Al abrirse la puerta del cuarto de baño, la mujer se sobresalta y titubea ante la inesperada visión de unos uniformes y, sobre todo, de la expresión consternada que aprecia en el rostro de su hija.
Los agentes, haciéndose cargo rápidamente del momento de confusión intervienen muy bien orquestados.
-Tranquila, señora –habla el hombre-. Somos el agente López y la sargento Ruiz, de la comisaría del distrito cuatro. Su hija ha sido tan amable de dejarnos pasar. Si puede usted atendernos dos minutos, le estaríamos muy agradecidos, doña Ruperta.
-No se alarme, señora, no sucede nada malo, le doy mi palabra –afirma, con convicción, la mujer uniformada.
-¡Ah!, bueno, vale.
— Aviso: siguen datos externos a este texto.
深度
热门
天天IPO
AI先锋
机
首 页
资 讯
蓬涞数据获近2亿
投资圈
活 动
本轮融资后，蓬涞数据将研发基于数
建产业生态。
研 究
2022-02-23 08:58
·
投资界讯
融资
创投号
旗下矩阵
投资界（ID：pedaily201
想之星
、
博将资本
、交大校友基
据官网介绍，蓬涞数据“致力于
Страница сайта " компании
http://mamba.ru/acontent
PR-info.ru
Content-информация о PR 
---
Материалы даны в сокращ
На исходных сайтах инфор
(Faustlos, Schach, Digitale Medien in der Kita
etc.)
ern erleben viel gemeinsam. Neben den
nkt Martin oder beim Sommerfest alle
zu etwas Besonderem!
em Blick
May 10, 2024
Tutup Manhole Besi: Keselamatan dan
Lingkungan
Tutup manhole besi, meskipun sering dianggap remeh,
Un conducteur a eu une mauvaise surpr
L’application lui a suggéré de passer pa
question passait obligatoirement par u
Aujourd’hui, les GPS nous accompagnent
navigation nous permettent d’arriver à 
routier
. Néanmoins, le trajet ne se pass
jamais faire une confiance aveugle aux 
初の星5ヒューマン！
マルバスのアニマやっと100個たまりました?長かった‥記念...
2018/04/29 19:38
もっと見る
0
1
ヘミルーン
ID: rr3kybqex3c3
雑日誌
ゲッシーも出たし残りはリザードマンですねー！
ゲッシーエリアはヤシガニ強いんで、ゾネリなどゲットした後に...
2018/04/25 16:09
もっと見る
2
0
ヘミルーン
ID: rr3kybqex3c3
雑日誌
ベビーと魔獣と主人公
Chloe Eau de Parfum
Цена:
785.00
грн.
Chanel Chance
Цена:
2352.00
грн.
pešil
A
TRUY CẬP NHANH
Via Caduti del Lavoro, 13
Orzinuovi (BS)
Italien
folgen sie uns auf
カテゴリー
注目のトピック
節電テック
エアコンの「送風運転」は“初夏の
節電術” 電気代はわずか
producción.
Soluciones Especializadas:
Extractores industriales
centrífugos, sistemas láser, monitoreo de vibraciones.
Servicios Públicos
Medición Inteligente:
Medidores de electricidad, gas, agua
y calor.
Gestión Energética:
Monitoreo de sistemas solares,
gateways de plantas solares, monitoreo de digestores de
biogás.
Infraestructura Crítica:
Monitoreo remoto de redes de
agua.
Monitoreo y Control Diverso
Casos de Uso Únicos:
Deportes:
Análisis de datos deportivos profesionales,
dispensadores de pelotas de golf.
No se preocupen, agentes –les responde la madre de Aurora-. ¿No querrían sentarse? Por favor, se lo ruego –indica, con voz amable, las sillas de la cocina-. Como pueden ver he de vestirme un poquito más. ¿Y tú, hija, por qué no haces algo de café mientras me adecento y obsequias a nuestros invitados? ¿Les parece bien, señora Ruiz y señor López? –sin esperar respuesta, la mujer toma carrerilla por el pasillo que conduce a su habitación y cierra dando un enérgico portazo.